** BEGIN Document segment **

Was NFP ever banned by the Catholic Church?


#1

I wasn’t sure what forum to put this, but in a recent debate, someone mentioned that the Catholic Church banned NFP at some point because it was making sex more for pleasure and not procreation.

I am not looking for this thread to turn into whether or not the Church should allow it, but just any information about it ever being banned before. I tried to look it up, but couldn’t find any information on it.

Thanks!
KB


#2

It’s up to the person making this allegation to prove it - in other words it is up to them produce the document that declared a ban on NFP. If they made the statement without evidence then they’re just being intellectually lazy and it’s not for you to do their homework for them!

Besides which, it’s asking the impossible of you to ask you to look through EVERY Church document in history just in case one of them bans NFP somewhere, which is what it would amount to!


#3

I agree with you, but I like to be inform when I am debating. I hate to ask for proof, and I am quite sure I wouldn’t get any (probably getting the excuse, I know Catholics who have told me so, or something like that). This debate has been very trying on me and I have put up with a lot of belittling of my beliefs, rude, disrespectful, and sarcastic remarks, and it is very hard to keep my patience. I only continue it because other people are following along (it’s on another web board) and they are respectful and are truly trying to understand my (and the Church’s) position.

** END Document segment **

• Given instruction 1: In the forum thread about NFP, what reason did someone in the debate give for the Catholic Church having banned NFP?
• Given instruction 2: Write out the passage of the forum thread about NFP that begins with the words "I wasn’t sure" and ends after the words "information on it.".
• Given instruction 3: Extend the forum thread about NFP from the point at which it stops.

** BEGIN Given records **

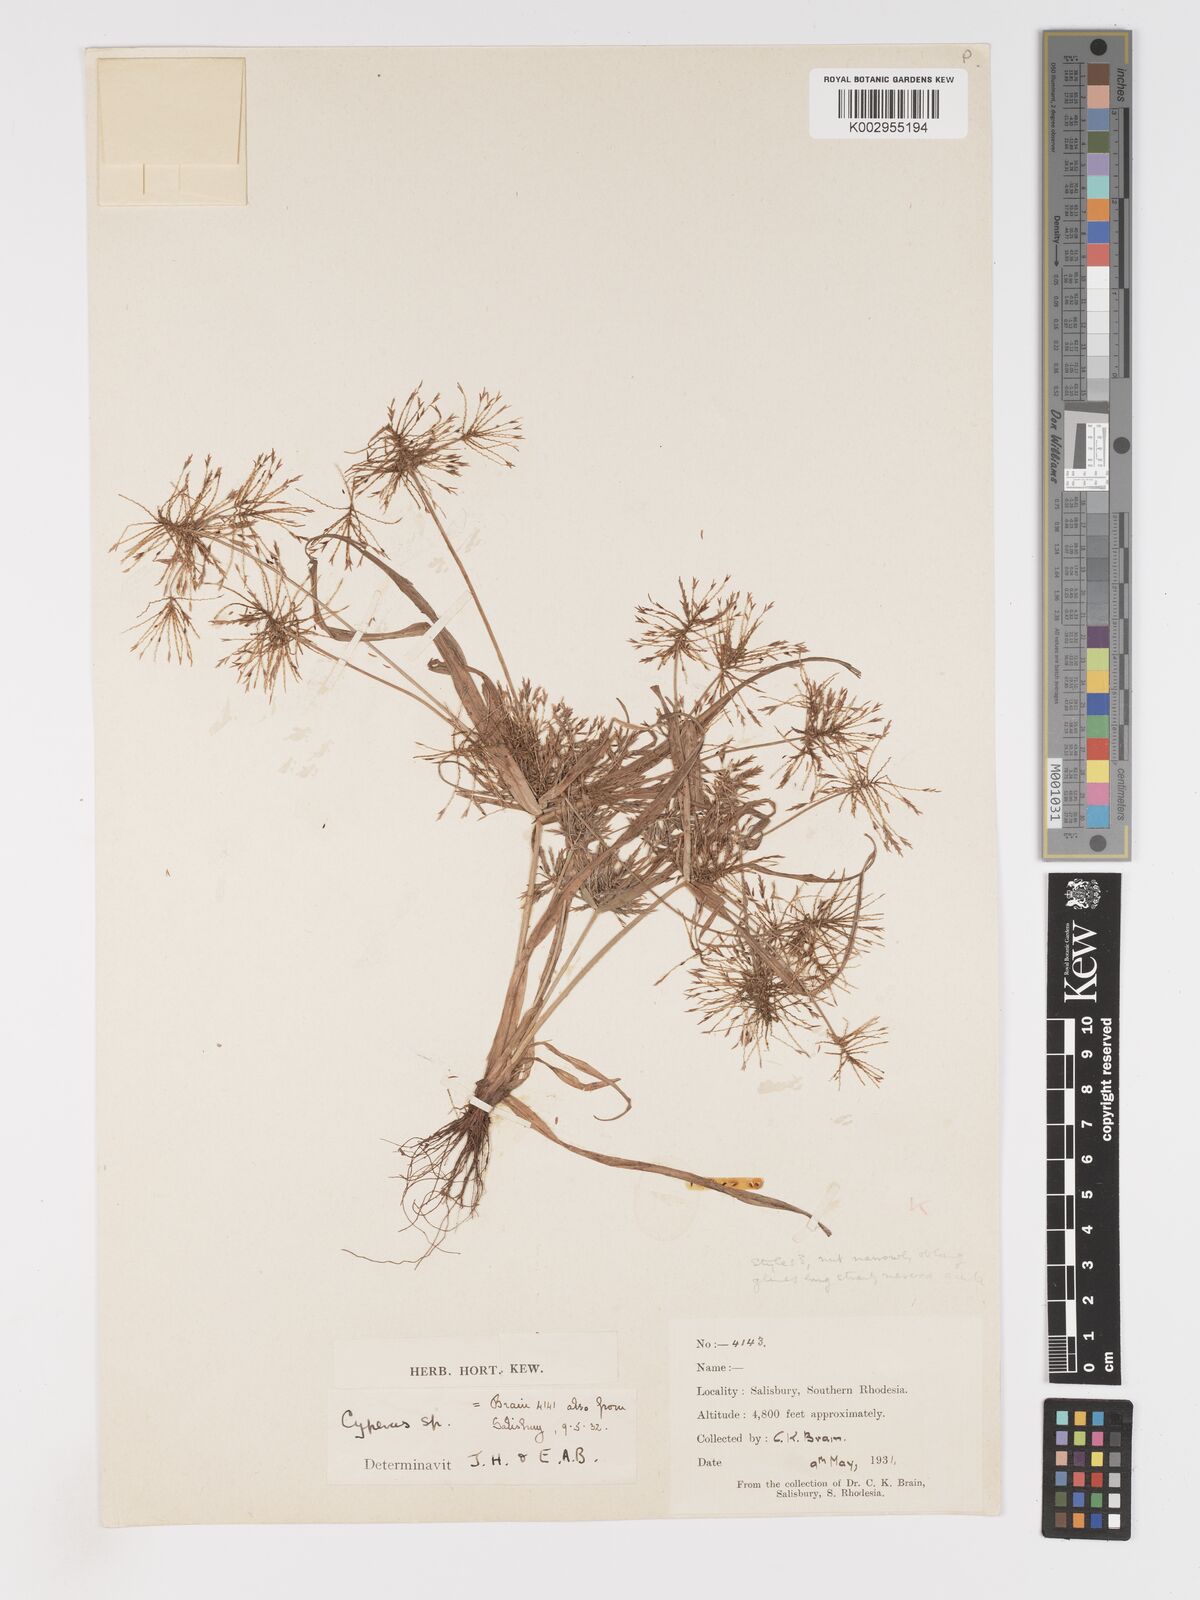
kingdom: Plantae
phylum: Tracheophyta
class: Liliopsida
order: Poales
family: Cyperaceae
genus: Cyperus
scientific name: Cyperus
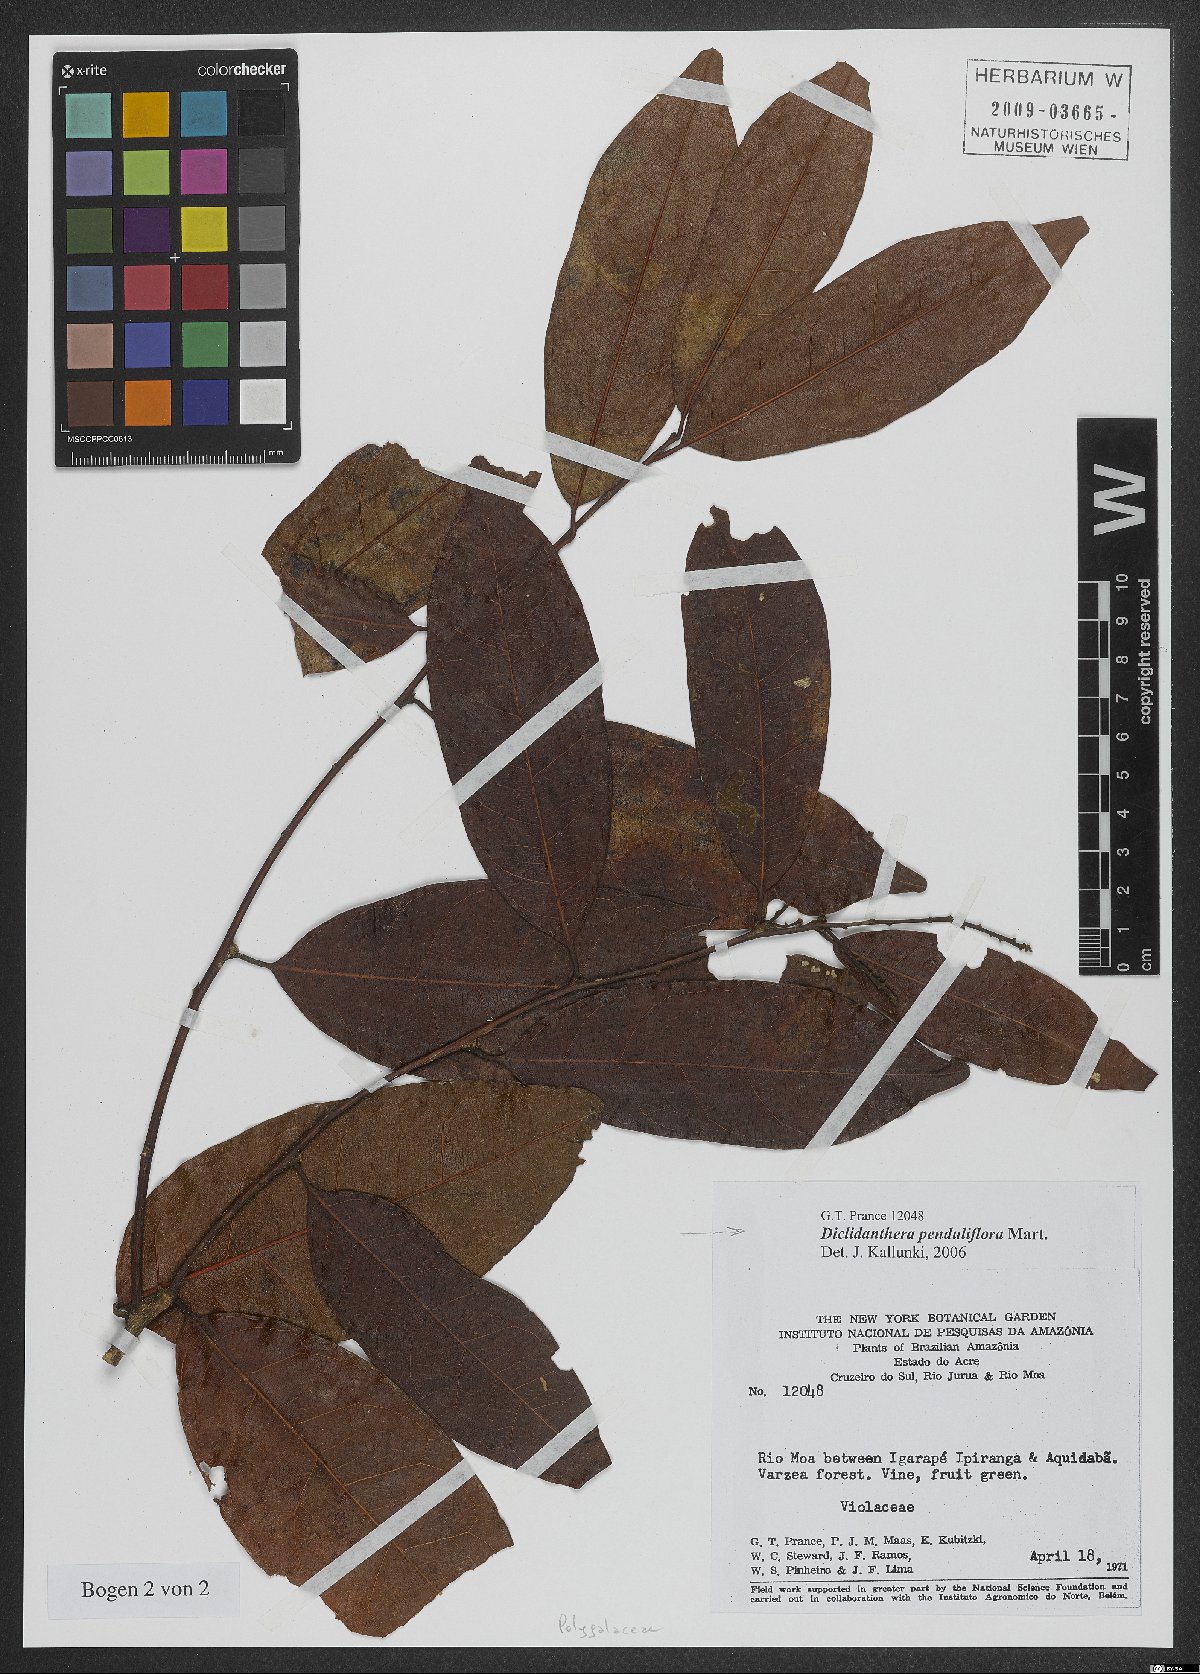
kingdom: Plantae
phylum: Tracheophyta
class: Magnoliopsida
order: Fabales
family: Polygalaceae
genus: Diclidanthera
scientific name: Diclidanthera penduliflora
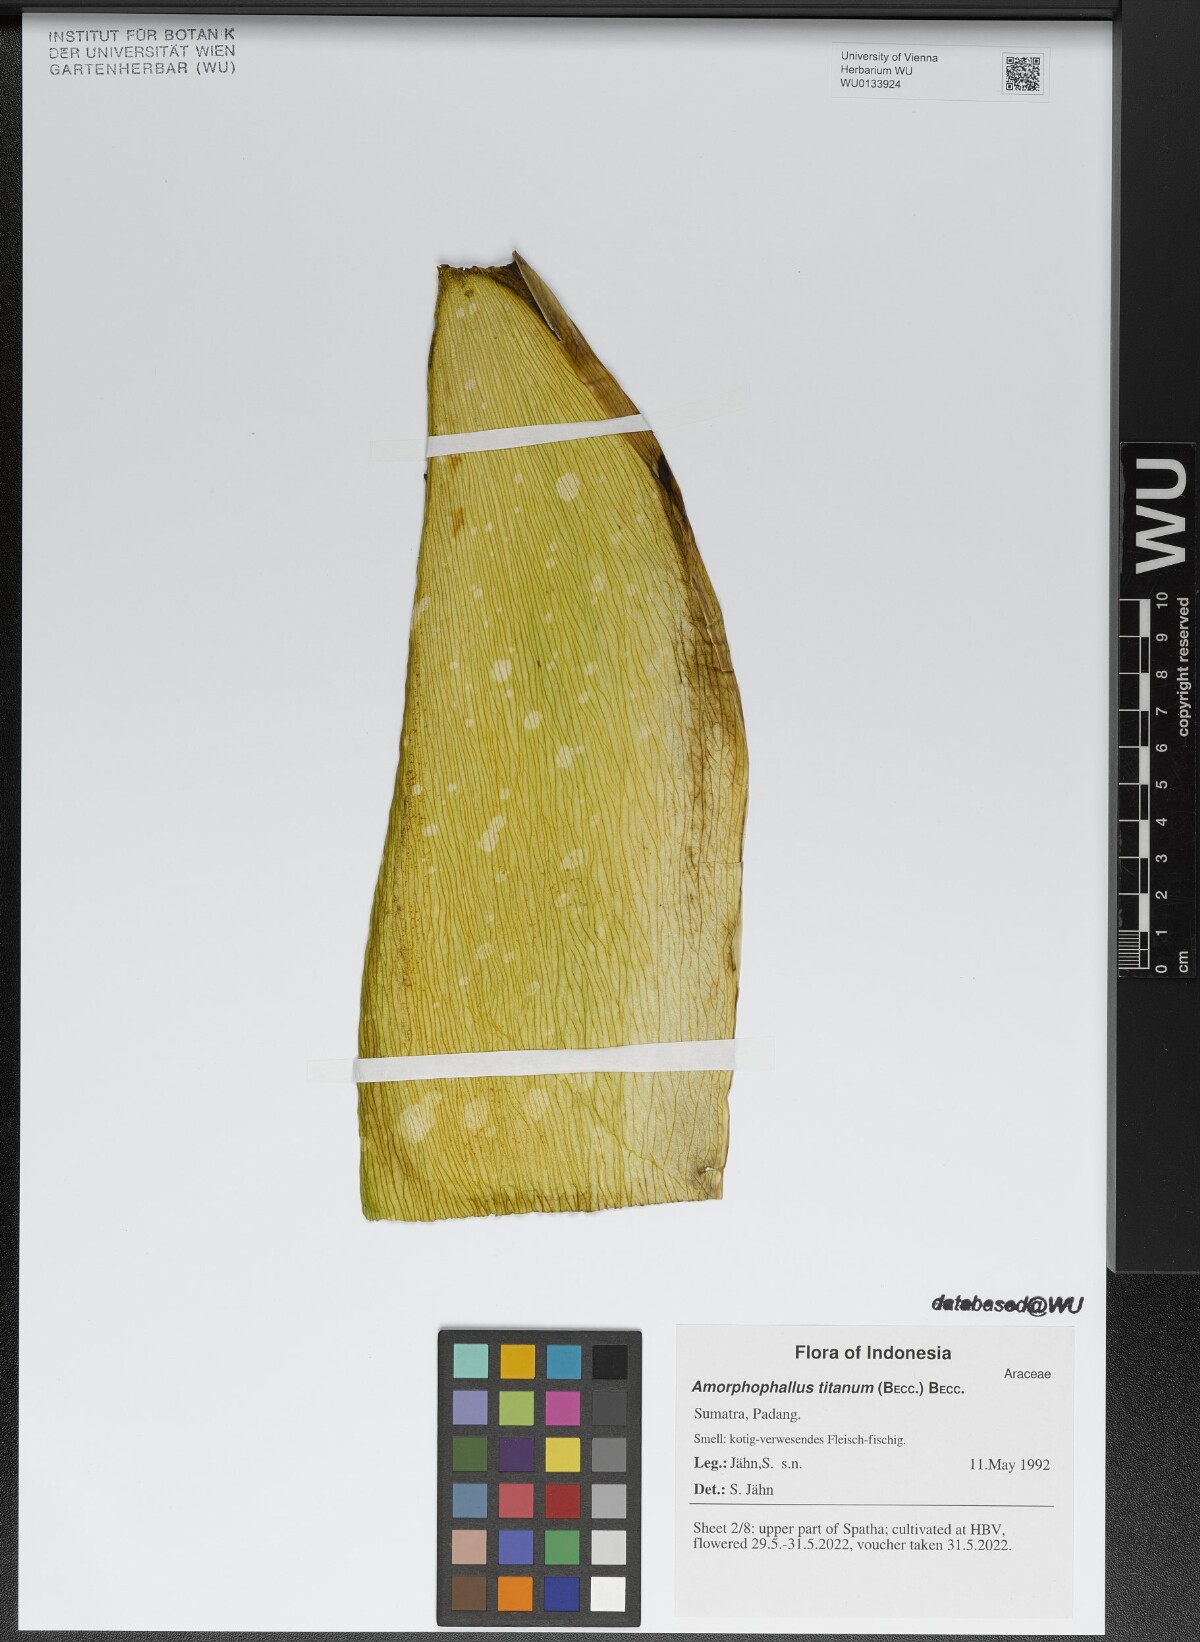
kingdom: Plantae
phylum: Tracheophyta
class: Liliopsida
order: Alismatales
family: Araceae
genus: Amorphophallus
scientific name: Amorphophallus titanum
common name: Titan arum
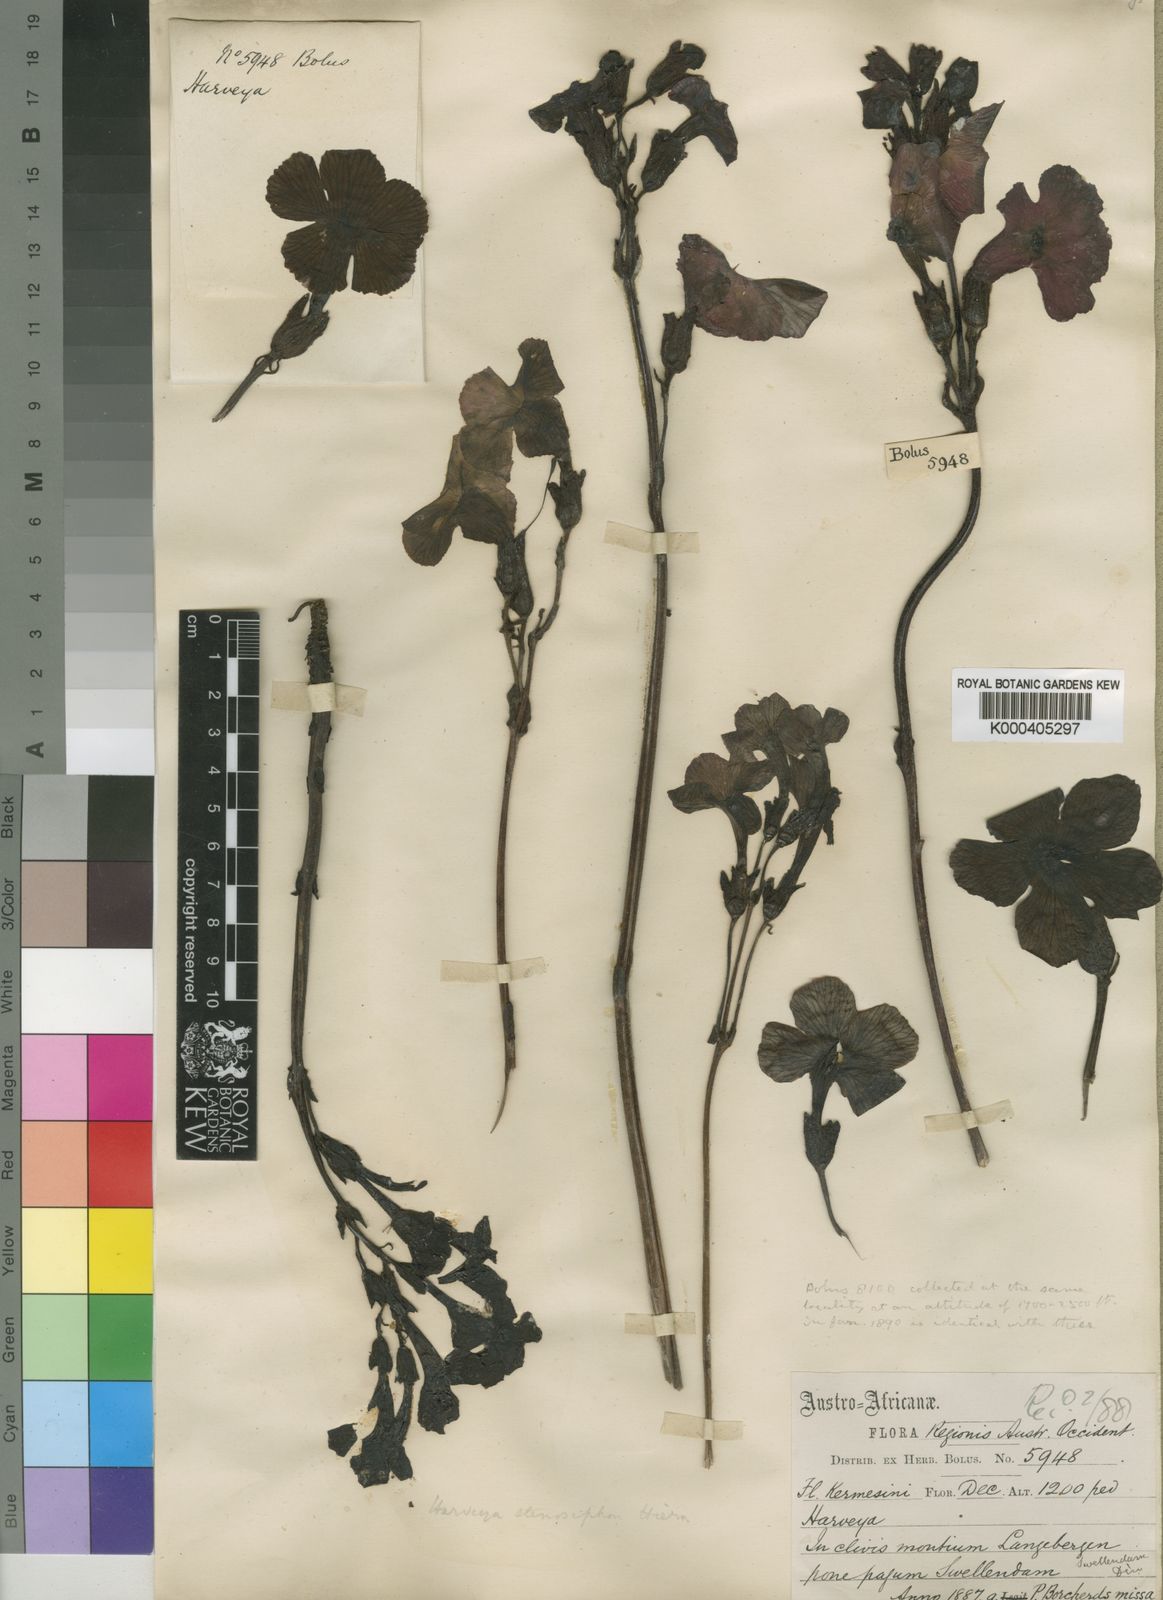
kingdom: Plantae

** END Given records **

• Final answer 1: They said the Church banned it because it was making sex more for pleasure and not procreation.

• Final answer 2:
I wasn’t sure what forum to put this, but in a recent debate, someone mentioned that the Catholic Church banned NFP at some point because it was making sex more for pleasure and not procreation.

I am not looking for this thread to turn into whether or not the Church should allow it, but just any information about it ever being banned before. I tried to look it up, but couldn’t find any information on it.

• Final answer 3:
I basically came back with “It doesn’t matter if the Church had changed position, it matters what its stance on it is now” but expanded a bit. Do you think that was ok?

I would just like to tell them that they are misinformed (if they are) so they can’t use it in another debate with someone else.


#4

I would ask my priest about history. He’ll ask more powers that be, and you can get your concrete answer.

I doubt that NFP has ever been banned. Try posing these questions to the posters on the other site.

Does your church demand that a married couple should have sex if one of the people is not in the mood, sick, or needing to work out conflict first?

Is the woman or the man the sexual slave to their mate in YOUR religion?

In Catholicism, sex is a mutually self-giving and life-giving activity. The self-giving is on the part of the people, and the life-giving is from the Holy Spirit. Couples only engage in sex when they can have all participants FULLY engaged in the activity. (Man, woman, God) If a probable pregnancy means that the man or woman or both would not whole-heartedly welcome God to bring a new life, they should abstain.

Does your religion ban knowledge about reproduction, fertility, and anatomy? Catholicism encourages all married women to know their bodies and the cycles they go through. NFP is part, but not all of that. In knowing your cycle, you can gently explain to your husband why your arousal may be lower at certain times of the month. In knowing your body’s fertility cues, you can plan conception better. It’s much more than just spacing births. It’s self-knowledge.

Do you discuss your periods with your husband? Do you discuss your cervix? Do you share with him if your breasts are tender? Lots of Catholics do. When the two become one, their bodies become one. All of a sudden, his life is influenced by her body and vice versa. Catholics embrace the human body as a great gift.

Get “The Good News About Sex and Marriage” by West. There’s lots of good ammunition in there for your fight.


#5

No actually.

Doctrine does not change. Therefore, the Church’s teaching on this matter has not changed. Contraception and natural family planning are part of the moral law.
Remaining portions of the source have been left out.